-- DATA UNDER STUDY follows --

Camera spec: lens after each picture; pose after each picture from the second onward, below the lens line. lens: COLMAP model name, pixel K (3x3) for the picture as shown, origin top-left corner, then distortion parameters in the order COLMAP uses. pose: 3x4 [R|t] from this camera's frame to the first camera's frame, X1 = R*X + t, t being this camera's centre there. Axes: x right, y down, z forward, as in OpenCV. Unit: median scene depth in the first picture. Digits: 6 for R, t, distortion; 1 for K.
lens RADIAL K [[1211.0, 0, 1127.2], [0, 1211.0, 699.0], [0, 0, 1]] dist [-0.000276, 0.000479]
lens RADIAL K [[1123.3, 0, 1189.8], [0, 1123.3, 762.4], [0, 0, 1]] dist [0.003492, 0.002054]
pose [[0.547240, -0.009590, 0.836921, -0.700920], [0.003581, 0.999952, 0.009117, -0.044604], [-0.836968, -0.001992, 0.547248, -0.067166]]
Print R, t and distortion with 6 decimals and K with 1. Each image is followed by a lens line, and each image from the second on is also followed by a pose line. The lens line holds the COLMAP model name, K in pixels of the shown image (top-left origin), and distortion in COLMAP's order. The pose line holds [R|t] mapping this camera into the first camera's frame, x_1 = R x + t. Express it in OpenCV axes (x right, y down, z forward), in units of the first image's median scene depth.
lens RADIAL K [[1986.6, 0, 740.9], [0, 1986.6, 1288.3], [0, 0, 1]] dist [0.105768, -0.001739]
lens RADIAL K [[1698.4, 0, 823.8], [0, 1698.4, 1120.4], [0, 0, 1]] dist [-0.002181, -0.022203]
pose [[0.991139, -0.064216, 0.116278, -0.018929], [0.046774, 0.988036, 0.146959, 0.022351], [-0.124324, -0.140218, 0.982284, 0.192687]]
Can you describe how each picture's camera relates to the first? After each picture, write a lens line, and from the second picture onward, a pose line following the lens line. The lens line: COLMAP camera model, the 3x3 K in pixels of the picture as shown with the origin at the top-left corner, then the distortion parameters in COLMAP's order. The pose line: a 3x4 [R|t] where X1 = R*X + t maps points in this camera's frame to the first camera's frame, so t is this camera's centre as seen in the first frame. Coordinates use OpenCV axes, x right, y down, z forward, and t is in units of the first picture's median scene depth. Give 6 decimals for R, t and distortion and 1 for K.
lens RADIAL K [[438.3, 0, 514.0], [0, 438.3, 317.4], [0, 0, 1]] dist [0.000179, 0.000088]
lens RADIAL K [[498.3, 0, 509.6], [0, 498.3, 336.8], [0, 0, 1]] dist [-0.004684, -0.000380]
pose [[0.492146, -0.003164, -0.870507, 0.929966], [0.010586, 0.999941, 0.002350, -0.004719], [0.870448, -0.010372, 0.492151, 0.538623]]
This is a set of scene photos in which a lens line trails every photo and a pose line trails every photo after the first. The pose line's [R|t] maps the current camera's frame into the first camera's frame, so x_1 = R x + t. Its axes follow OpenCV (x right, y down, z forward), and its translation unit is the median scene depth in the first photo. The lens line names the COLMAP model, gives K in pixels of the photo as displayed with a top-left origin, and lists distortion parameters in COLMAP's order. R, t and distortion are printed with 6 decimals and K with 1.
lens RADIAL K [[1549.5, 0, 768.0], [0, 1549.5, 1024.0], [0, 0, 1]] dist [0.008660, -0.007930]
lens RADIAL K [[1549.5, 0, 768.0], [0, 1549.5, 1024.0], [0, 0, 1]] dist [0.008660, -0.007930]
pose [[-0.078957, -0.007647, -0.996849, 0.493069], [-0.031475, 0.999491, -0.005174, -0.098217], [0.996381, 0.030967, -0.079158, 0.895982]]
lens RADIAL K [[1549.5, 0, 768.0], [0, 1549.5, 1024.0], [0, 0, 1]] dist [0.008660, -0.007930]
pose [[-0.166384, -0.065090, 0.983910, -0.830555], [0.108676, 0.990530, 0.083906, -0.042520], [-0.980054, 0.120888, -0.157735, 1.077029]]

-- DATA UNDER STUDY concluded --

WHAT THIS TASK INVOLVES –
Write out every line of the records above word for word, without changing anything.

WORKED SOLUTION –
Camera spec: lens after each picture; pose after each picture from the second onward, below the lens line. lens: COLMAP model name, pixel K (3x3) for the picture as shown, origin top-left corner, then distortion parameters in the order COLMAP uses. pose: 3x4 [R|t] from this camera's frame to the first camera's frame, X1 = R*X + t, t being this camera's centre there. Axes: x right, y down, z forward, as in OpenCV. Unit: median scene depth in the first picture. Digits: 6 for R, t, distortion; 1 for K.
lens RADIAL K [[1211.0, 0, 1127.2], [0, 1211.0, 699.0], [0, 0, 1]] dist [-0.000276, 0.000479]
lens RADIAL K [[1123.3, 0, 1189.8], [0, 1123.3, 762.4], [0, 0, 1]] dist [0.003492, 0.002054]
pose [[0.547240, -0.009590, 0.836921, -0.700920], [0.003581, 0.999952, 0.009117, -0.044604], [-0.836968, -0.001992, 0.547248, -0.067166]]
Print R, t and distortion with 6 decimals and K with 1. Each image is followed by a lens line, and each image from the second on is also followed by a pose line. The lens line holds the COLMAP model name, K in pixels of the shown image (top-left origin), and distortion in COLMAP's order. The pose line holds [R|t] mapping this camera into the first camera's frame, x_1 = R x + t. Express it in OpenCV axes (x right, y down, z forward), in units of the first image's median scene depth.
lens RADIAL K [[1986.6, 0, 740.9], [0, 1986.6, 1288.3], [0, 0, 1]] dist [0.105768, -0.001739]
lens RADIAL K [[1698.4, 0, 823.8], [0, 1698.4, 1120.4], [0, 0, 1]] dist [-0.002181, -0.022203]
pose [[0.991139, -0.064216, 0.116278, -0.018929], [0.046774, 0.988036, 0.146959, 0.022351], [-0.124324, -0.140218, 0.982284, 0.192687]]
Can you describe how each picture's camera relates to the first? After each picture, write a lens line, and from the second picture onward, a pose line following the lens line. The lens line: COLMAP camera model, the 3x3 K in pixels of the picture as shown with the origin at the top-left corner, then the distortion parameters in COLMAP's order. The pose line: a 3x4 [R|t] where X1 = R*X + t maps points in this camera's frame to the first camera's frame, so t is this camera's centre as seen in the first frame. Coordinates use OpenCV axes, x right, y down, z forward, and t is in units of the first picture's median scene depth. Give 6 decimals for R, t and distortion and 1 for K.
lens RADIAL K [[438.3, 0, 514.0], [0, 438.3, 317.4], [0, 0, 1]] dist [0.000179, 0.000088]
lens RADIAL K [[498.3, 0, 509.6], [0, 498.3, 336.8], [0, 0, 1]] dist [-0.004684, -0.000380]
pose [[0.492146, -0.003164, -0.870507, 0.929966], [0.010586, 0.999941, 0.002350, -0.004719], [0.870448, -0.010372, 0.492151, 0.538623]]
This is a set of scene photos in which a lens line trails every photo and a pose line trails every photo after the first. The pose line's [R|t] maps the current camera's frame into the first camera's frame, so x_1 = R x + t. Its axes follow OpenCV (x right, y down, z forward), and its translation unit is the median scene depth in the first photo. The lens line names the COLMAP model, gives K in pixels of the photo as displayed with a top-left origin, and lists distortion parameters in COLMAP's order. R, t and distortion are printed with 6 decimals and K with 1.
lens RADIAL K [[1549.5, 0, 768.0], [0, 1549.5, 1024.0], [0, 0, 1]] dist [0.008660, -0.007930]
lens RADIAL K [[1549.5, 0, 768.0], [0, 1549.5, 1024.0], [0, 0, 1]] dist [0.008660, -0.007930]
pose [[-0.078957, -0.007647, -0.996849, 0.493069], [-0.031475, 0.999491, -0.005174, -0.098217], [0.996381, 0.030967, -0.079158, 0.895982]]
lens RADIAL K [[1549.5, 0, 768.0], [0, 1549.5, 1024.0], [0, 0, 1]] dist [0.008660, -0.007930]
pose [[-0.166384, -0.065090, 0.983910, -0.830555], [0.108676, 0.990530, 0.083906, -0.042520], [-0.980054, 0.120888, -0.157735, 1.077029]]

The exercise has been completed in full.